_DIRECTIONS FOR THIS TASK_:
With the pictures omitted, write out all of the listing exactly.

_GIVEN MATERIAL_:
= = = = = = =

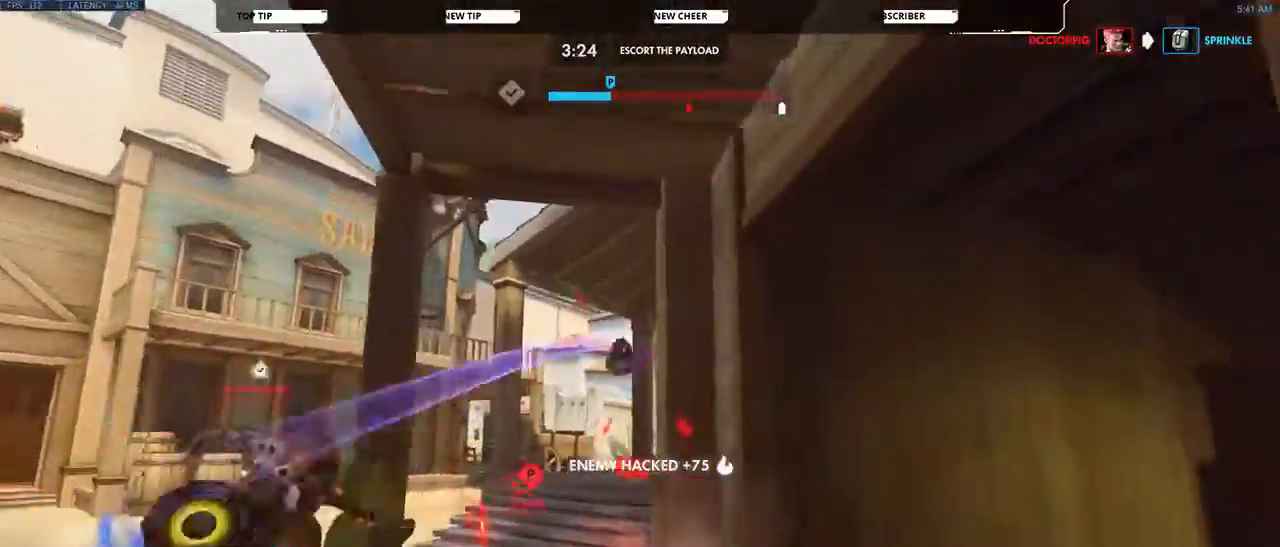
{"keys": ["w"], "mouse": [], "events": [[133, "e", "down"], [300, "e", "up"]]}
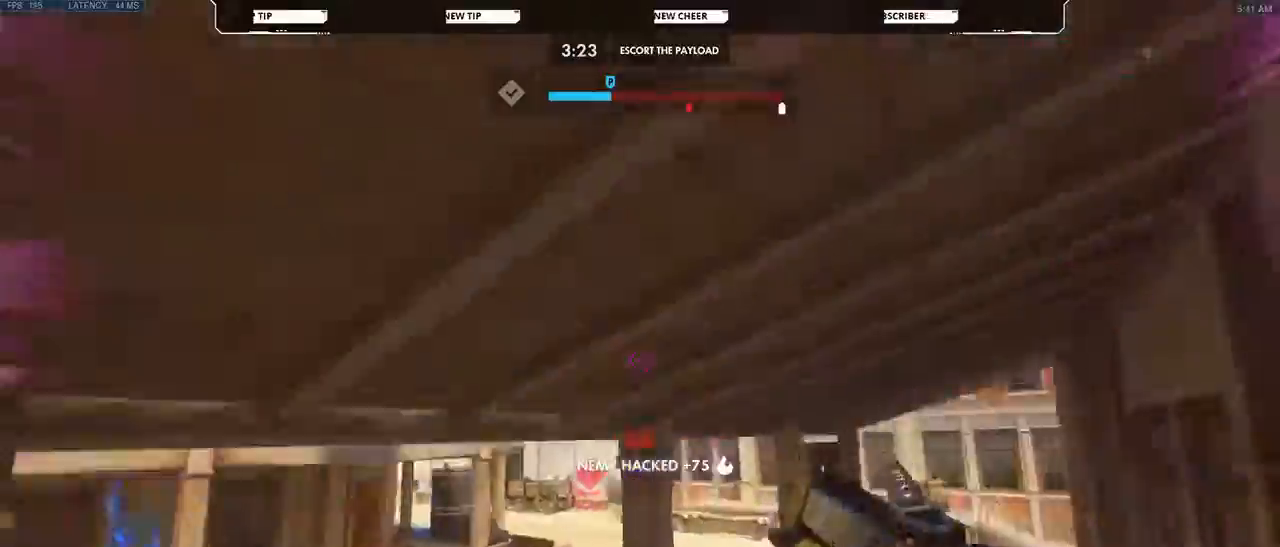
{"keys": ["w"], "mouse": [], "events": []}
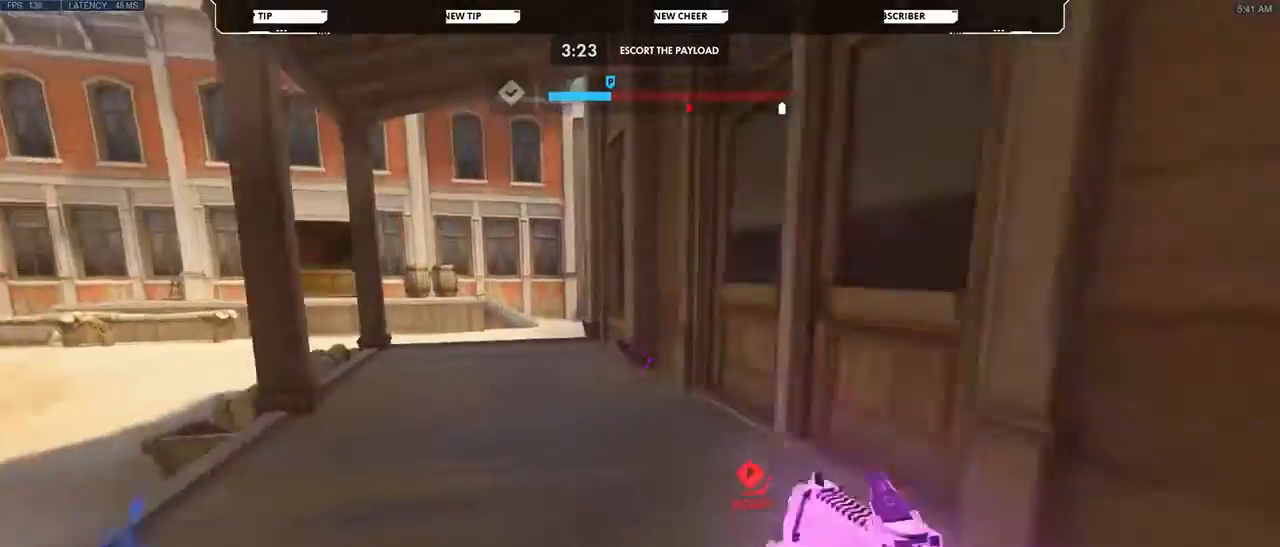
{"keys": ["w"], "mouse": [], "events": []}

= = = = = = =

_SOLUTION TO THIS EXERCISE_:
{"keys": ["w"], "mouse": [], "events": [[133, "e", "down"], [300, "e", "up"]]}
{"keys": ["w"], "mouse": [], "events": []}
{"keys": ["w"], "mouse": [], "events": []}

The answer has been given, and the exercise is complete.